** Task objective **
Could you retype, exactly as written, every line from the top of the records through the line that contains "辨识您、提供您客制化的体验并更好地了解访客如何使⽤我们的平台。您可"?

** Data records **
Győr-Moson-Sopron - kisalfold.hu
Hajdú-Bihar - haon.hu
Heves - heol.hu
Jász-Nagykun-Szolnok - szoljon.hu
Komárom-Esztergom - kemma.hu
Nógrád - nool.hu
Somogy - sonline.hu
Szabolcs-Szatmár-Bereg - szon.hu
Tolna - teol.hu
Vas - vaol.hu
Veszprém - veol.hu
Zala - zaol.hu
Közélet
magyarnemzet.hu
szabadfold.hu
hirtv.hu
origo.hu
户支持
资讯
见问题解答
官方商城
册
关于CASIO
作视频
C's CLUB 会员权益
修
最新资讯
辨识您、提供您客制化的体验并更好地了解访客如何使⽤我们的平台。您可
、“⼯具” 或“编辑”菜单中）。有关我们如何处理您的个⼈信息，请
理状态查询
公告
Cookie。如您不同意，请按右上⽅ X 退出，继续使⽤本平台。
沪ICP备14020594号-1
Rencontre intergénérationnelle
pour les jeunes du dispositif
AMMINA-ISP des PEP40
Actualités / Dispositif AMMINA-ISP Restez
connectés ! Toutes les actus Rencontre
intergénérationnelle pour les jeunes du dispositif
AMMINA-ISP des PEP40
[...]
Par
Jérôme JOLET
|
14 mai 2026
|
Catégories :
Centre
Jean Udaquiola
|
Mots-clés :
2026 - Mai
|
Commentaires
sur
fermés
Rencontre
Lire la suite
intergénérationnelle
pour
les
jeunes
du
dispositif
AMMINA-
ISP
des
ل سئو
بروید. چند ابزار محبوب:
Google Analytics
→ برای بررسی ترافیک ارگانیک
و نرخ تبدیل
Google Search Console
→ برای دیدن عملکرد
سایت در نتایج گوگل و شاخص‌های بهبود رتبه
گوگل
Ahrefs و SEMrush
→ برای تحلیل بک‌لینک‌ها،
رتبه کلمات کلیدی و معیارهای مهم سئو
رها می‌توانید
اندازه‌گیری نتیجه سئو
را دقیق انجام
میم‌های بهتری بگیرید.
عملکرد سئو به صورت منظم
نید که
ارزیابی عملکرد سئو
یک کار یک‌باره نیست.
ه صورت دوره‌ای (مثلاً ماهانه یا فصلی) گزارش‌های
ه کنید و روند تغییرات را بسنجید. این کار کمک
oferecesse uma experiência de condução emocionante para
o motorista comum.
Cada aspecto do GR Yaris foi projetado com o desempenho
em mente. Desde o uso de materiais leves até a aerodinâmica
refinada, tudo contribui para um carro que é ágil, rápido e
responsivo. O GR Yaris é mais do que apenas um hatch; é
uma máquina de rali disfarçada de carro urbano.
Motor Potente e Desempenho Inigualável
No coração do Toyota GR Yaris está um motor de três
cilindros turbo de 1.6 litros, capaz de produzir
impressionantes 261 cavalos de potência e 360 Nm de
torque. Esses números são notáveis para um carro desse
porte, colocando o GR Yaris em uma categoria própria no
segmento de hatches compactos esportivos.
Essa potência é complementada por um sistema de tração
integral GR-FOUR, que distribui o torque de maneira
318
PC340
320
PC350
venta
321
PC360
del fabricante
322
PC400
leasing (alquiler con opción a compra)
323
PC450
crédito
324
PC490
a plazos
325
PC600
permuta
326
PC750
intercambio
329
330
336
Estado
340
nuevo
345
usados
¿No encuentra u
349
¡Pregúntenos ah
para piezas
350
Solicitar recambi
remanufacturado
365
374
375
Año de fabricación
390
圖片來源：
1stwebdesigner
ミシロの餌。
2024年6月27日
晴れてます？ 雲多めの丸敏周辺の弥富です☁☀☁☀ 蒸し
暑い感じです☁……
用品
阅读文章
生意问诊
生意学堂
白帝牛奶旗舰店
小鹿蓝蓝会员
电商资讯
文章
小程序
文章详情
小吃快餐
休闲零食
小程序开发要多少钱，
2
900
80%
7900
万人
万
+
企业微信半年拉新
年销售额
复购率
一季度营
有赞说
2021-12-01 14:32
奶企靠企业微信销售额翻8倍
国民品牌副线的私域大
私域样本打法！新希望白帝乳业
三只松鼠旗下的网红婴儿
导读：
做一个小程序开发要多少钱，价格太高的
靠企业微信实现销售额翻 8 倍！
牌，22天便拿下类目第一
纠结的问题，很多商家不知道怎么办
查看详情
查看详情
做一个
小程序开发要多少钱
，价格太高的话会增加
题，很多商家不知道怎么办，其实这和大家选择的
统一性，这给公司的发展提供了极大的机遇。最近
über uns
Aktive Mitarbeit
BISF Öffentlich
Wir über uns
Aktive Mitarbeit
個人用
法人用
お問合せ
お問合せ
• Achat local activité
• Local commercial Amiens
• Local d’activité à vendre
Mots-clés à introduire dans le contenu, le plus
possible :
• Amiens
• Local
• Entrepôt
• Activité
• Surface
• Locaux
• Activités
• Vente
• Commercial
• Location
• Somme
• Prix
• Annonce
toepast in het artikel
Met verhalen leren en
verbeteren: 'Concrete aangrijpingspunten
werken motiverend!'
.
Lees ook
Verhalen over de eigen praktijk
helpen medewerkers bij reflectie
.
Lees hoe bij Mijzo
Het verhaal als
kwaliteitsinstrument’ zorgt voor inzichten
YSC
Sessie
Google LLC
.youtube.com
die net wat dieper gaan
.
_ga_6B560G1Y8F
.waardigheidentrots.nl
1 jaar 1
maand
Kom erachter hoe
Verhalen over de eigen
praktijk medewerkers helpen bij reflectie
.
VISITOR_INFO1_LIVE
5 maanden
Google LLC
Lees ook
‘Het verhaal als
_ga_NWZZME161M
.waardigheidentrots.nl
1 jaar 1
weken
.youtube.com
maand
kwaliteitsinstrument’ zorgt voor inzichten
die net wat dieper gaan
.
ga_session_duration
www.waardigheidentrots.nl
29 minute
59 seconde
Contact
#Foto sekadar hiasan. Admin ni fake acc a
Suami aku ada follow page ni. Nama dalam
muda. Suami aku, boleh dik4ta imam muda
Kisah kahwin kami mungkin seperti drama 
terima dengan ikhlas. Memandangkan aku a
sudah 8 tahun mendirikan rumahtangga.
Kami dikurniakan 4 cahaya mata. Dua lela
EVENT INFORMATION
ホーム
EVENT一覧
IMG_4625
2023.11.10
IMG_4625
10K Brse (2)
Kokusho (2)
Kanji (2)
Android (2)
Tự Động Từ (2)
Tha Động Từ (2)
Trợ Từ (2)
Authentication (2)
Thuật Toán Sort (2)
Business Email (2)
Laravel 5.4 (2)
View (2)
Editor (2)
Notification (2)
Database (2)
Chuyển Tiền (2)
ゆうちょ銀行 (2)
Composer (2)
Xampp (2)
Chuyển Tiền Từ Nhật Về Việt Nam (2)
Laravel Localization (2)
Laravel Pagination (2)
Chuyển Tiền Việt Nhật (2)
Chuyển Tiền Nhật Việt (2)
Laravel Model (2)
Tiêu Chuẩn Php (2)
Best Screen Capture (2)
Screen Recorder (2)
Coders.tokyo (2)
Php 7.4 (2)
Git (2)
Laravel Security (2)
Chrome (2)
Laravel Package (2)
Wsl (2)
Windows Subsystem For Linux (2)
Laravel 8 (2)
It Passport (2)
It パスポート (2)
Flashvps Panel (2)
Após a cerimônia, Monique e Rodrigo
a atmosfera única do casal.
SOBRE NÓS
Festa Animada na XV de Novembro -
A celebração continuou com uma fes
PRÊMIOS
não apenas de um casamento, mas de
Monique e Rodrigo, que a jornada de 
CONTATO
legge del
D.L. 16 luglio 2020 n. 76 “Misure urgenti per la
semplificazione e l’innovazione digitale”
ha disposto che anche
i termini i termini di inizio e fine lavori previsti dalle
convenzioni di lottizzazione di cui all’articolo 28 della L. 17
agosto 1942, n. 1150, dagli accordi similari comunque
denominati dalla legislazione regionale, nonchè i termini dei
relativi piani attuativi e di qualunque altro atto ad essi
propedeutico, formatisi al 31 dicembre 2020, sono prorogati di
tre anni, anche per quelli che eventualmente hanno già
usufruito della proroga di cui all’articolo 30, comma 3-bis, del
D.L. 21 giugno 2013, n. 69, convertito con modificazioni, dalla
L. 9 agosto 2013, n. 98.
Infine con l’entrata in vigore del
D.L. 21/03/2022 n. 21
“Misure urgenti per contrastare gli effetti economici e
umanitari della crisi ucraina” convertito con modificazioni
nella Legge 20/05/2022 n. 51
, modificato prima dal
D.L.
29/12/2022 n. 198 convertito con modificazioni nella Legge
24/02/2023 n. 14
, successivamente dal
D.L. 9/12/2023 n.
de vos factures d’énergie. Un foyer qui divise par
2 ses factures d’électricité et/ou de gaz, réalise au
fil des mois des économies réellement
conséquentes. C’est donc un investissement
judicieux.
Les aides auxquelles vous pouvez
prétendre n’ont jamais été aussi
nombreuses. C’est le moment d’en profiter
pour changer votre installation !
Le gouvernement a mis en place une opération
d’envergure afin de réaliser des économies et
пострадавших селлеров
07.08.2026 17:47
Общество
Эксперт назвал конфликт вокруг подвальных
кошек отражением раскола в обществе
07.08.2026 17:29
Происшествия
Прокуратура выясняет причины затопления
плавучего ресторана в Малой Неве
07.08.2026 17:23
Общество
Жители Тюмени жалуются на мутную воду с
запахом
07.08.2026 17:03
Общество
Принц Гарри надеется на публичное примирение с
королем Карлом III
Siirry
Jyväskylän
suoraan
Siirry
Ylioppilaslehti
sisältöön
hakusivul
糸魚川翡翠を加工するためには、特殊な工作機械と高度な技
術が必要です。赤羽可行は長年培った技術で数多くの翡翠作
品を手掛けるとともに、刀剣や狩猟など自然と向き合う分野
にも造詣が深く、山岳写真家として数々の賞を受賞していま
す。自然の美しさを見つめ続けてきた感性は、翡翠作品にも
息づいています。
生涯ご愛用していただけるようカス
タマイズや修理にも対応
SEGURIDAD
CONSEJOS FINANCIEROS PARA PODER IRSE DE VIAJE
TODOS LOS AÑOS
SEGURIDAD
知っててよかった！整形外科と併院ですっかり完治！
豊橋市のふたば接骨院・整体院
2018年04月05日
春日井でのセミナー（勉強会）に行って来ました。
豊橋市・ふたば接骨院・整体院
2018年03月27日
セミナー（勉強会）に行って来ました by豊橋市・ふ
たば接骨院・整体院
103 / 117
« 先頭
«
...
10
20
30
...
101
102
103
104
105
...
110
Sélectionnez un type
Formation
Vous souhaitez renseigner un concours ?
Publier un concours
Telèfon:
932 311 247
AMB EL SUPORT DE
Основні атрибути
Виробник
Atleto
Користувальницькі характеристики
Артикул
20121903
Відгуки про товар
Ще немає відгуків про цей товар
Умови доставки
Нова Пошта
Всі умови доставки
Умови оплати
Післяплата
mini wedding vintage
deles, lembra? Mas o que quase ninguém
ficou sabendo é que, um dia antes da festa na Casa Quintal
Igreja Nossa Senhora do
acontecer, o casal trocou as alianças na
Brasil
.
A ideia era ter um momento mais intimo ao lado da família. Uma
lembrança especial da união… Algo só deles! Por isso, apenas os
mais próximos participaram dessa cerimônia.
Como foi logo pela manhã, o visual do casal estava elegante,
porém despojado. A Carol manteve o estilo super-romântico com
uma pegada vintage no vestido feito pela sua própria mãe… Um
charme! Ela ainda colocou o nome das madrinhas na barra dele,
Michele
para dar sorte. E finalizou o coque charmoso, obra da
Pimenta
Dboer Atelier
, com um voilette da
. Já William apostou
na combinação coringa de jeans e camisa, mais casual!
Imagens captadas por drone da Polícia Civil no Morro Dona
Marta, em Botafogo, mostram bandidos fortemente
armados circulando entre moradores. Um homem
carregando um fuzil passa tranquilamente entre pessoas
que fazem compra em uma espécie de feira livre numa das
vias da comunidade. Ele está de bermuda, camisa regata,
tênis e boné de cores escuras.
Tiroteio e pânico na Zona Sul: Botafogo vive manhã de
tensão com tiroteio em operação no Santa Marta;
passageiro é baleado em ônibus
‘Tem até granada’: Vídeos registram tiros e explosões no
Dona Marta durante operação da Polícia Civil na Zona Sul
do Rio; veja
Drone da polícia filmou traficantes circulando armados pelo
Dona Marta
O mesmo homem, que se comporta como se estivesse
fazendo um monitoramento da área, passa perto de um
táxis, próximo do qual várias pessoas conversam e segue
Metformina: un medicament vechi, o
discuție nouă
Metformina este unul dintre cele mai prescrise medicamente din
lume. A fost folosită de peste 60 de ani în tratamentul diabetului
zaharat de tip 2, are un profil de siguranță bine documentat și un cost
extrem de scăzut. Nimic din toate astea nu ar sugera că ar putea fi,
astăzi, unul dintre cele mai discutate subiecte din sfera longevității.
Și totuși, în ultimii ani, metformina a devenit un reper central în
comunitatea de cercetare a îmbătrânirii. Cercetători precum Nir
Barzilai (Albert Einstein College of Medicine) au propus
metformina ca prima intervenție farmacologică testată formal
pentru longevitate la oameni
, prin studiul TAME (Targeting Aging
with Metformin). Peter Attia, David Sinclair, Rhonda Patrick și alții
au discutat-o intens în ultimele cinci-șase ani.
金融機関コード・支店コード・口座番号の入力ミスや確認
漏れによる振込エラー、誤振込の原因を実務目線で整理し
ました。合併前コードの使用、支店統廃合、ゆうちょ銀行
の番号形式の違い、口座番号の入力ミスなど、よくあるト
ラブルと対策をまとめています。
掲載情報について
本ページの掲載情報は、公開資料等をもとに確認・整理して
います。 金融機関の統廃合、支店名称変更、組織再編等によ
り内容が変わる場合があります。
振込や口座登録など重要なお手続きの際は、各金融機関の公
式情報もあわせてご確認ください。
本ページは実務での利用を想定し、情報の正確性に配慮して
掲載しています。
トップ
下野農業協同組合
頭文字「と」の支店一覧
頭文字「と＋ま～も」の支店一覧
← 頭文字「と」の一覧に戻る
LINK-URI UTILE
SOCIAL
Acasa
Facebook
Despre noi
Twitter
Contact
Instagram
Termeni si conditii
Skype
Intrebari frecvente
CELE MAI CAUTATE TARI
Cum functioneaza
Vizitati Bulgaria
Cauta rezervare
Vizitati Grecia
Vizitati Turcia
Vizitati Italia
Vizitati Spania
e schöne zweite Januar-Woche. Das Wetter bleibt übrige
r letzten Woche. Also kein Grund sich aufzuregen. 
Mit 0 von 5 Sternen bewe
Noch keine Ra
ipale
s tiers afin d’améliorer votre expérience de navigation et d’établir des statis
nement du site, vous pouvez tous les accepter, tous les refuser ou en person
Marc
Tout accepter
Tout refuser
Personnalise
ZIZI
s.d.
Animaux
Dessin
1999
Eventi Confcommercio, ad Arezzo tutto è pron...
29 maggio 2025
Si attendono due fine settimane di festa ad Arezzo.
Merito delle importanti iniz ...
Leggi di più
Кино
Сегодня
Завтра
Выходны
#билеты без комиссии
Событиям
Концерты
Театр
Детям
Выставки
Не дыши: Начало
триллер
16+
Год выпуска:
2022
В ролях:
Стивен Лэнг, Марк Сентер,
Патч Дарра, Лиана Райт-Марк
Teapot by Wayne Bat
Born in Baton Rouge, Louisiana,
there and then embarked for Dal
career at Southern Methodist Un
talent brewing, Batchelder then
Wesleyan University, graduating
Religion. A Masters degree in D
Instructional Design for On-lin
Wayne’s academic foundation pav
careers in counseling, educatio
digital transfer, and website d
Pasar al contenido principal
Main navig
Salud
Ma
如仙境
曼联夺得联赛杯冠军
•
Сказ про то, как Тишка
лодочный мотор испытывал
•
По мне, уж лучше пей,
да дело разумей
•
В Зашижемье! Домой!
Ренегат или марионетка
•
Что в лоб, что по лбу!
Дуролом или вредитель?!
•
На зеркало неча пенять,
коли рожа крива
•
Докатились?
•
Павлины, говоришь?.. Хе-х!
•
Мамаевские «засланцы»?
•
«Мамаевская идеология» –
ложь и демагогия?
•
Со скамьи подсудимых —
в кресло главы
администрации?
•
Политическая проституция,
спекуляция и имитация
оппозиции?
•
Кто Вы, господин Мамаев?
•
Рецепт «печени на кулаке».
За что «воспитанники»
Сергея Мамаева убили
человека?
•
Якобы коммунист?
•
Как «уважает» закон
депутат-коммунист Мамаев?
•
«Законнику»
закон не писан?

** Task answer **
Győr-Moson-Sopron - kisalfold.hu
Hajdú-Bihar - haon.hu
Heves - heol.hu
Jász-Nagykun-Szolnok - szoljon.hu
Komárom-Esztergom - kemma.hu
Nógrád - nool.hu
Somogy - sonline.hu
Szabolcs-Szatmár-Bereg - szon.hu
Tolna - teol.hu
Vas - vaol.hu
Veszprém - veol.hu
Zala - zaol.hu
Közélet
magyarnemzet.hu
szabadfold.hu
hirtv.hu
origo.hu
户支持
资讯
见问题解答
官方商城
册
关于CASIO
作视频
C's CLUB 会员权益
修
最新资讯
辨识您、提供您客制化的体验并更好地了解访客如何使⽤我们的平台。您可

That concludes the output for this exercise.